=== GIVEN EXERCISE ===
Edit every item below by changing "catalogue / barcode" to "catalog number / barcode" and leaving everything else as it is.

☆ ☆ ☆ ☆ ☆

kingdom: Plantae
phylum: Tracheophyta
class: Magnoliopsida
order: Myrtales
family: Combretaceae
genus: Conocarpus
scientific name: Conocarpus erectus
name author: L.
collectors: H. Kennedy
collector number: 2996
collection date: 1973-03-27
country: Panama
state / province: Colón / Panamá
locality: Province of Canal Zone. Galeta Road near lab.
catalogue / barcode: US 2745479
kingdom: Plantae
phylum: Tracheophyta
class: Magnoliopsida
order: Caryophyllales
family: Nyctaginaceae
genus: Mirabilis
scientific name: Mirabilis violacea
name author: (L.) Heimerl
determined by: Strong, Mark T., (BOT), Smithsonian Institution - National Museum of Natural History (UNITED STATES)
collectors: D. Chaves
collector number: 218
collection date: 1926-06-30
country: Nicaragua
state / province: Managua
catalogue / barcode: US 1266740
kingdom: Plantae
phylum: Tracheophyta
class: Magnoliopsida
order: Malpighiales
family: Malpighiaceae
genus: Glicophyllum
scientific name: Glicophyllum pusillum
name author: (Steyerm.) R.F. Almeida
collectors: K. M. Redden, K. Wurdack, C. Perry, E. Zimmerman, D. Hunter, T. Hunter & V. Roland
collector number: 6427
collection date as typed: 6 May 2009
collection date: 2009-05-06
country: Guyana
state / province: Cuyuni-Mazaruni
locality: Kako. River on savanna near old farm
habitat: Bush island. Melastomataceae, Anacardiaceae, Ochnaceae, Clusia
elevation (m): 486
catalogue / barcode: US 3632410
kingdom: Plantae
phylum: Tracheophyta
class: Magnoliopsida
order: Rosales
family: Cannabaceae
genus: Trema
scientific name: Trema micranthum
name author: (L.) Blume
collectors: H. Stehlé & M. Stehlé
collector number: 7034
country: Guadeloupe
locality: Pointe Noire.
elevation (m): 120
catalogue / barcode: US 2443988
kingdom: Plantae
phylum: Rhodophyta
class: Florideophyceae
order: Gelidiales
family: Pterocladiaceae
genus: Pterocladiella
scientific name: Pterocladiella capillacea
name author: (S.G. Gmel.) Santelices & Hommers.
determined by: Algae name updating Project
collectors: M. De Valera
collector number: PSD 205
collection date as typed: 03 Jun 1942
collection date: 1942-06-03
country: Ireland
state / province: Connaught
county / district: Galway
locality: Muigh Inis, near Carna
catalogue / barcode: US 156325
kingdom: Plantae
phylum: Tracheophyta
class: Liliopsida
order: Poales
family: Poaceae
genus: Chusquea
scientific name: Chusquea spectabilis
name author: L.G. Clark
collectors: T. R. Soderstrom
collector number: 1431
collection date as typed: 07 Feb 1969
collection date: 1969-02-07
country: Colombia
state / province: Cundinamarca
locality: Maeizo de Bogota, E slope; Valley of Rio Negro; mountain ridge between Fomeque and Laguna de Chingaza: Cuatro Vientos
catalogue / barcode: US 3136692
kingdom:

☆ ☆ ☆ ☆ ☆

=== REPLY TO THE TASK ===
kingdom: Plantae
phylum: Tracheophyta
class: Magnoliopsida
order: Myrtales
family: Combretaceae
genus: Conocarpus
scientific name: Conocarpus erectus
name author: L.
collectors: H. Kennedy
collector number: 2996
collection date: 1973-03-27
country: Panama
state / province: Colón / Panamá
locality: Province of Canal Zone. Galeta Road near lab.
catalog number / barcode: US 2745479
kingdom: Plantae
phylum: Tracheophyta
class: Magnoliopsida
order: Caryophyllales
family: Nyctaginaceae
genus: Mirabilis
scientific name: Mirabilis violacea
name author: (L.) Heimerl
determined by: Strong, Mark T., (BOT), Smithsonian Institution - National Museum of Natural History (UNITED STATES)
collectors: D. Chaves
collector number: 218
collection date: 1926-06-30
country: Nicaragua
state / province: Managua
catalog number / barcode: US 1266740
kingdom: Plantae
phylum: Tracheophyta
class: Magnoliopsida
order: Malpighiales
family: Malpighiaceae
genus: Glicophyllum
scientific name: Glicophyllum pusillum
name author: (Steyerm.) R.F. Almeida
collectors: K. M. Redden, K. Wurdack, C. Perry, E. Zimmerman, D. Hunter, T. Hunter & V. Roland
collector number: 6427
collection date as typed: 6 May 2009
collection date: 2009-05-06
country: Guyana
state / province: Cuyuni-Mazaruni
locality: Kako. River on savanna near old farm
habitat: Bush island. Melastomataceae, Anacardiaceae, Ochnaceae, Clusia
elevation (m): 486
catalog number / barcode: US 3632410
kingdom: Plantae
phylum: Tracheophyta
class: Magnoliopsida
order: Rosales
family: Cannabaceae
genus: Trema
scientific name: Trema micranthum
name author: (L.) Blume
collectors: H. Stehlé & M. Stehlé
collector number: 7034
country: Guadeloupe
locality: Pointe Noire.
elevation (m): 120
catalog number / barcode: US 2443988
kingdom: Plantae
phylum: Rhodophyta
class: Florideophyceae
order: Gelidiales
family: Pterocladiaceae
genus: Pterocladiella
scientific name: Pterocladiella capillacea
name author: (S.G. Gmel.) Santelices & Hommers.
determined by: Algae name updating Project
collectors: M. De Valera
collector number: PSD 205
collection date as typed: 03 Jun 1942
collection date: 1942-06-03
country: Ireland
state / province: Connaught
county / district: Galway
locality: Muigh Inis, near Carna
catalog number / barcode: US 156325
kingdom: Plantae
phylum: Tracheophyta
class: Liliopsida
order: Poales
family: Poaceae
genus: Chusquea
scientific name: Chusquea spectabilis
name author: L.G. Clark
collectors: T. R. Soderstrom
collector number: 1431
collection date as typed: 07 Feb 1969
collection date: 1969-02-07
country: Colombia
state / province: Cundinamarca
locality: Maeizo de Bogota, E slope; Valley of Rio Negro; mountain ridge between Fomeque and Laguna de Chingaza: Cuatro Vientos
catalog number / barcode: US 3136692
kingdom:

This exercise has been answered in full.